# What Bit??



## DocIsMyPony (Oct 21, 2013)

My gelding has always been ridden in a tomb thumb, well recently he decided he doesn't like that bit anymore he's not performing like he used to doesn't turn stop, back, nothing I get no response with this bit, my trainer told me I should probably try switching his bit, she recommended a bit with a small port and jointed shank do you guys have any suggestions?? im not looking to spend a lot unless the bit is worth it, me and my horse do mostly western pleasure any help appreciated.


----------



## CLaPorte432 (Jan 3, 2012)

Look for a Jr Cow Horse bit.
_Posted via Mobile Device_


----------



## Fowl Play (Sep 22, 2009)

If you show western pleasure, you cannot show in a Jr. Cowhorse. I know you weren't wanting to spend a lot of money, but literally EVERY horse I've ever used this Myler on has liked it. Toklat - Horse Tack - Saddle Pads - Horse Riding Apparel - Myler Bits - Bits - Short Shank

We have switched several kids from a Tom Thumb/Argentine snaffle bit to this one because they were not responding well to the T.T. They have so many options with shank length and mouth piece with Mylers that you're pretty likely to find one that your horse really likes. And if you buy one that your horse doesn't like, they're pretty easy to resell.


----------



## GotaDunQH (Feb 13, 2011)

DocIsMyPony said:


> My gelding has always been ridden in a tomb thumb, well recently he decided he doesn't like that bit anymore he's not performing like he used to doesn't turn stop, back, nothing I get no response with this bit, my trainer told me I should probably try switching his bit, she recommended a bit with a small port and jointed shank do you guys have any suggestions?? im not looking to spend a lot unless the bit is worth it, me and my horse do mostly western pleasure any help appreciated.


 
Ugh...and smart horse! Tom Thumbs belong in the trash, so throw that bit away. They are THE MOST POORLY designed bit ever made. *Skip the jointed mouth altogether.....shanks and joints don't go together, no matter what people say. *If you are doing WP....start with a bit like this:



It gives tongue release, each side of the bit can be used independently, and is a much kinder bit than angle jointed mouth, shanked bit with a curb chain. Ive been showing WP for over 30 years and I have NO jointed mouth shanked bits in my arsenal.


----------



## DocIsMyPony (Oct 21, 2013)

GotaDunQH said:


> Ugh...and smart horse! Tom Thumbs belong in the trash, so throw that bit away. They are THE MOST POORLY designed bit ever made. *Skip the jointed mouth altogether.....shanks and joints don't go together, no matter what people say. *If you are doing WP....start with a bit like this:
> 
> 
> 
> It gives tongue release, each side of the bit can be used independently, and is a much kinder bit than angle jointed mouth, shanked bit with a curb chain. Ive been showing WP for over 30 years and I have NO jointed mouth shanked bits in my arsenal.

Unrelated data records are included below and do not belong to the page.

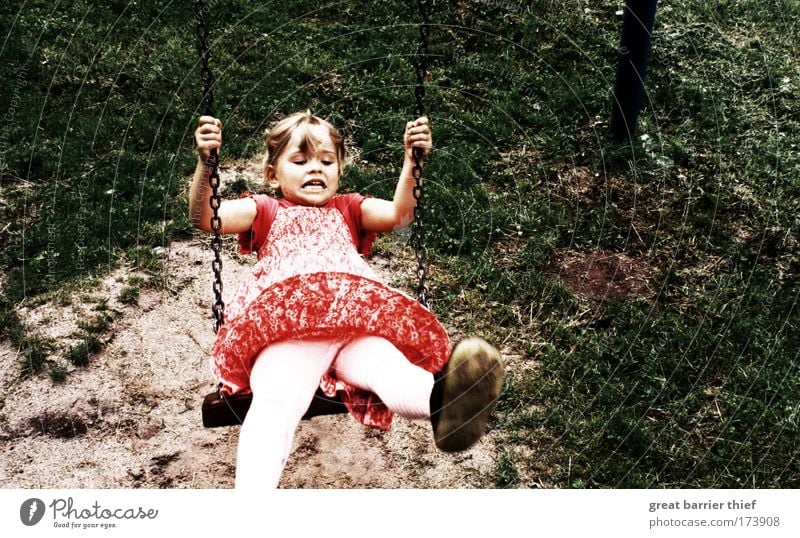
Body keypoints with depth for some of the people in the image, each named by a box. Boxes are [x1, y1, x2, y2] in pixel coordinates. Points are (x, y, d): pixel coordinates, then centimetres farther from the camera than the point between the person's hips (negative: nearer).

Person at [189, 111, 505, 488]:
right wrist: (205, 162, -4)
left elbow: (399, 213, 17)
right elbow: (204, 217, 13)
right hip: (284, 324, -1)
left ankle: (441, 402, -67)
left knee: (385, 361, -35)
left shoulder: (349, 210, 38)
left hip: (357, 315, 1)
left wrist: (412, 161, 2)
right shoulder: (265, 212, 32)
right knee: (274, 403, -33)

Thank you for your reply I was actually looking at a bit quite similar to the one you posted, and I have the same opinion on tomb thumbs but that's what the previous owners used on him so I kept it......I was looking into this bit what do you think?


----------



## GotaDunQH (Feb 13, 2011)

^ yep, I like that bit too.


----------



## DocIsMyPony (Oct 21, 2013)

GotaDunQH said:


> ^ yep, I like that bit too.


 This is totally off topic but since you have shown western pleasure, I just want to know your opinion on my horses conformation??


----------



## MangoRoX87 (Oct 19, 2009)

@Docismypony You will have better luck posting your own thread in Western Pleasure or in the conformation critique sections


----------



## bsms (Dec 31, 2010)

GotaDunQH said:


> ...*Skip the jointed mouth altogether.....shanks and joints don't go together, no matter what people say...*


Don't tell my horses. What they do not know doesn't seem to hurt them. I have a bit like you showed, and they do fine in it. They also do fine in a Jr Cow Horse, and Mia is currently doing fine in this:










I don't do western pleasure, so I cannot speak to that. But for GP western riding...shanks and joints can go together just fine.


----------



## GotaDunQH (Feb 13, 2011)

DocIsMyPony said:


> This is totally off topic but since you have shown western pleasure, I just want to know your opinion on my horses conformation??
> View attachment 373001
> 
> View attachment 373009
> ...


If you could get a side shot....that would be awesome!


----------



## GotaDunQH (Feb 13, 2011)

bsms said:


> Don't tell my horses. What they do not know doesn't seem to hurt them. I have a bit like you showed, and they do fine in it. They also do fine in a Jr Cow Horse, and Mia is currently doing fine in this:
> 
> 
> 
> ...


That's great she works well with it! I just don't like the mechanics of a single jointed bit, shanks and a curb strap.


----------



## DocIsMyPony (Oct 21, 2013)

GotaDunQH said:


> If you could get a side shot....that would be awesome!

























Do any of these work?


----------



## dazednconfused (Feb 28, 2014)

Nice horse!


----------



## DocIsMyPony (Oct 21, 2013)

dazednconfused said:


> Nice horse!


 y thank you . this is old were actually starting intro level dressage now  I have a forum started on here about it with pics lol


----------